Friday, August 16, 2013

The Lathe of Heaven by Ursula Le Guin

The Lathe of Heaven started slow for me, but once I got into it I really got into it. The whole premise is pretty intriguing, that someone capable of “effective dreaming” could unintentionally remake the world each time he falls asleep. When George Orr wakes, he remembers the world as it used to be, but no one else does until he begins seeing a doctor who hypnotizes him and causes him to dream in his office. Since he is with him when it happens, the doctor also can remember the change. He begins directing George’s dreams in hopes of molding the world in the way the doctor thinks is best.

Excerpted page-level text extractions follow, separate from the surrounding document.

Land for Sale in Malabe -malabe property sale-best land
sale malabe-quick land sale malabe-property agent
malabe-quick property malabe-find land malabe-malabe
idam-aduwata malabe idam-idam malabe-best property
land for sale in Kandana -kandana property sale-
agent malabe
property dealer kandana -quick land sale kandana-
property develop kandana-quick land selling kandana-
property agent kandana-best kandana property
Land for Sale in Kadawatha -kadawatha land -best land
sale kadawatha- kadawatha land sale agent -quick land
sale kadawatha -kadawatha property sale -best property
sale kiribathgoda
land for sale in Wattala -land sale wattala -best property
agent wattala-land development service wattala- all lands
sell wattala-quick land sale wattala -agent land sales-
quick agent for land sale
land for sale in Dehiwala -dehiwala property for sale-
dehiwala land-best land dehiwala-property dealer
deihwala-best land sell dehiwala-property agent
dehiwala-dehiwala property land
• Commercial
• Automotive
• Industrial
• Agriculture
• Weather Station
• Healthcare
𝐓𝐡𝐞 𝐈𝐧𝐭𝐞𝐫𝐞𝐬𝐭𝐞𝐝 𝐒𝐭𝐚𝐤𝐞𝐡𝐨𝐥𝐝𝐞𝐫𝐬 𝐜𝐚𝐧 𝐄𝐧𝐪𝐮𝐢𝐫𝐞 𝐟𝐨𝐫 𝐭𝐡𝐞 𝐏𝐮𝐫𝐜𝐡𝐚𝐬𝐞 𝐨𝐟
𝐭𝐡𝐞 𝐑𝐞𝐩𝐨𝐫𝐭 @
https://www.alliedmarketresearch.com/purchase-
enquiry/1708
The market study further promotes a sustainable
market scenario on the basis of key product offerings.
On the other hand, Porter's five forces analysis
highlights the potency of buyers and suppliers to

The changes can be minor – a wall painting of a mountain changing to a painting of a horse – or horrendous, with global consequences.
I was very engaged once I got about 40 pages in. I had no idea where the plot was headed. I felt great sympathy for the main character and rooted for his relationship with a woman who appears and disappears from his changing world. I loved the Aldebaranian aliens, who looked like giant turtles, who spoke out of their left elbows, and whose attempts at communicating in English were filled with imponderables.  (“Before following directions leading in wrong directions, auxiliary forces may be summoned, in immediate-following fashion: Er’ perrehnne!” Good advice.)
I was inspired to choose The Lathe of Heaven as a title for my science fiction/fantasy book discussion group after reading Jo Walton’s Among Others. While I did not enjoy The Lathe of Heaven as much as Among Others, I’m glad I read it. It’s a short book – less than 200 pages. I recommend it for anyone seeking to expand their familiarity with classic works of science fiction.